Sunday, July 5, 2015

Book Review: Dicey's Song

This was a book I had heard of but failed to read yet. Dicey's Song is a familiar title in children's literature, having won a Newbery Award. I wasn't aware that it is the second in a series of four books. The story unfolds in a very slow, meandering manner (or perhaps that was just the way the narrator presented it in the audio form). It was sweet and tender, but also a bit sad.

Here's the description from the back cover:

"It took 13-year-old Dicey Tillerman all summer to get herself and her three younger siblings to their grandmother's run-down farm on the Chesapeake Bay. Now the four of them face the difficult challenges of fitting into a frightening new world, one where once again, they are outsiders. Gram told Dicey to just hold on, to do all that she could to keep the family together. The trouble is, Dicey has only two hands, and quite a few problems of her own. Growing up, she discovers, is more than just holding on to what is important; it is learning how to let go."

The story brought me to tears a few times. Although I enjoyed it, I probably wouldn't rank it as one of my favorites for the year. It would be a good book to suggest to a child who is having difficulty with new circumstances or with family troubles. I don't think I enjoyed it enough to seek out the rest of the series, although if our library had another one in audio form, it might bump it up for consideration since I'm always looking for more books to listen to while I do my daily walk.
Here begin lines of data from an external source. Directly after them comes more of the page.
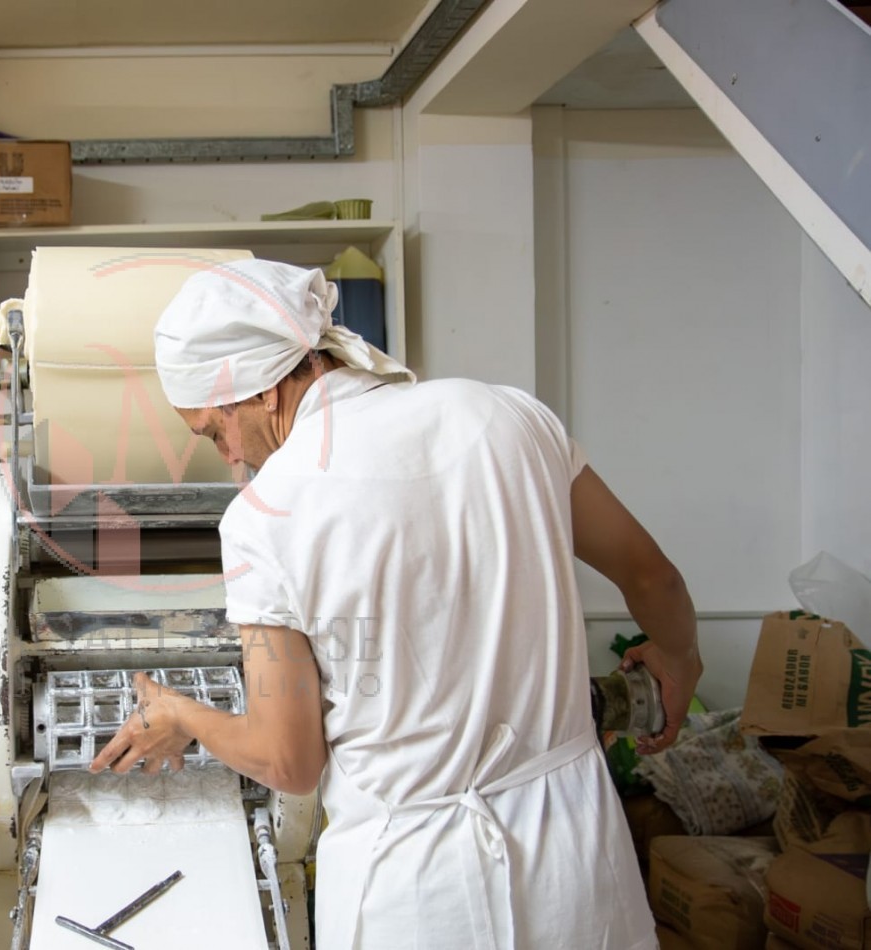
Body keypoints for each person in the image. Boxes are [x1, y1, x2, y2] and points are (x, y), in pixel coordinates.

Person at [89, 258, 701, 949]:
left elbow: (289, 760)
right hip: (575, 865)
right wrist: (678, 658)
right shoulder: (510, 416)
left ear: (256, 392)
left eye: (213, 431)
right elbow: (655, 581)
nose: (230, 459)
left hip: (416, 887)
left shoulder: (265, 514)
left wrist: (182, 716)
I will say that I like the cover posted at the top of this post far better than this one (to the left) on the cover of the library's audio version. I couldn't tell if the child on this cover is a boy or a girl. Perhaps that was intentional, but I think the first cover conveys more emotional pull than this particular one does. The downcast face also expresses more of the internal angst of the main character. Just a better cover, in my humble opinion.